Assessing the sufficiency of authentication, courts have identified metadata elements that are not enough, in themselves, to prove a record. In addition to potential date/time instabilities discussed previously in this article, the Court in Arconic Corp. v. Novelis Inc. 2022 WL 409488, *5 (W.D. Pa. 2/10/2022), stated that “The author field of the metadata is not evidence of the actual preparer of a document … When a document is created in Microsoft Word, the user name entered on the File > Options > General tab is automatically added as the author in the metadata … The “author” field of the metadata is not authenticated[.]”

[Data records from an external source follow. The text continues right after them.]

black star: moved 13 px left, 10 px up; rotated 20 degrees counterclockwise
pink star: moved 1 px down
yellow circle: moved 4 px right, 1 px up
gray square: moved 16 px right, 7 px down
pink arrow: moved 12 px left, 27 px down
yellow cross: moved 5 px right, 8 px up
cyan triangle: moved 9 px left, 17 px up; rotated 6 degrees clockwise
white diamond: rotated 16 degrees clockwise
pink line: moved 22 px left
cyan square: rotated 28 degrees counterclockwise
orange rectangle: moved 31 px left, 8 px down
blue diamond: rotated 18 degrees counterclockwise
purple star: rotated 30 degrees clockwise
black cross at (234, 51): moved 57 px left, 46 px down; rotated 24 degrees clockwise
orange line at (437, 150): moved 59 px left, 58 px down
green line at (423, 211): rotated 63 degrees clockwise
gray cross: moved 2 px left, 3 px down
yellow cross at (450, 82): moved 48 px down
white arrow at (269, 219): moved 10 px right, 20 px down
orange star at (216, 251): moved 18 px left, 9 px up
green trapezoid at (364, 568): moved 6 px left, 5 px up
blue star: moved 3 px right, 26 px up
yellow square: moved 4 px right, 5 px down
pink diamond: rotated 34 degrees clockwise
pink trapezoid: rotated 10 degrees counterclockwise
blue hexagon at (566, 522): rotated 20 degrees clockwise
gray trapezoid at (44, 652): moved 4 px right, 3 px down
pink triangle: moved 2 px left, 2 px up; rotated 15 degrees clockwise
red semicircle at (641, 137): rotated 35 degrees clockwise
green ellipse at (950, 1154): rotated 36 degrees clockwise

Authentication therefore can be a first — but not conclusive — step in the admissibility of metadata or any other evidence. Even where “photos and their date and time stamps are deemed authentic, [a party] may still elicit and present evidence regarding metadata reliability and accuracy.” Tamares Las Vegas Props. v. Travelers Indem. Co., 117 Fed. R. Evid. Serv. 1582, 2022 WL 476093, *5 (D. Nev. 2/16/2022).
The long-expanding scope, variability and use of metadata suggest that its discovery is a case-by-case undertaking. Indeed, significant decisions affecting the value and use of metadata in proceedings might be made by implication during basic recordkeeping for a business operation. When a situation has reached the point of an actual or reasonably anticipated proceeding, some questions to consider about metadata might include:
- Does metadata matter to any issues of authentication, timing, or merits of legal issues in the proceeding?
- Do any service provider agreements allow separate creation of metadata, or direct or derivative use of metadata that might be relevant to issues in the proceeding?
- Does the proceeding involve sequence or timing of activity related to any electronic communications or devices?
- Does the proceeding involve any particular types of information that are based upon use of custom applications?
- What costs or other issues might be involved in the identification and preservation of metadata for the proceeding?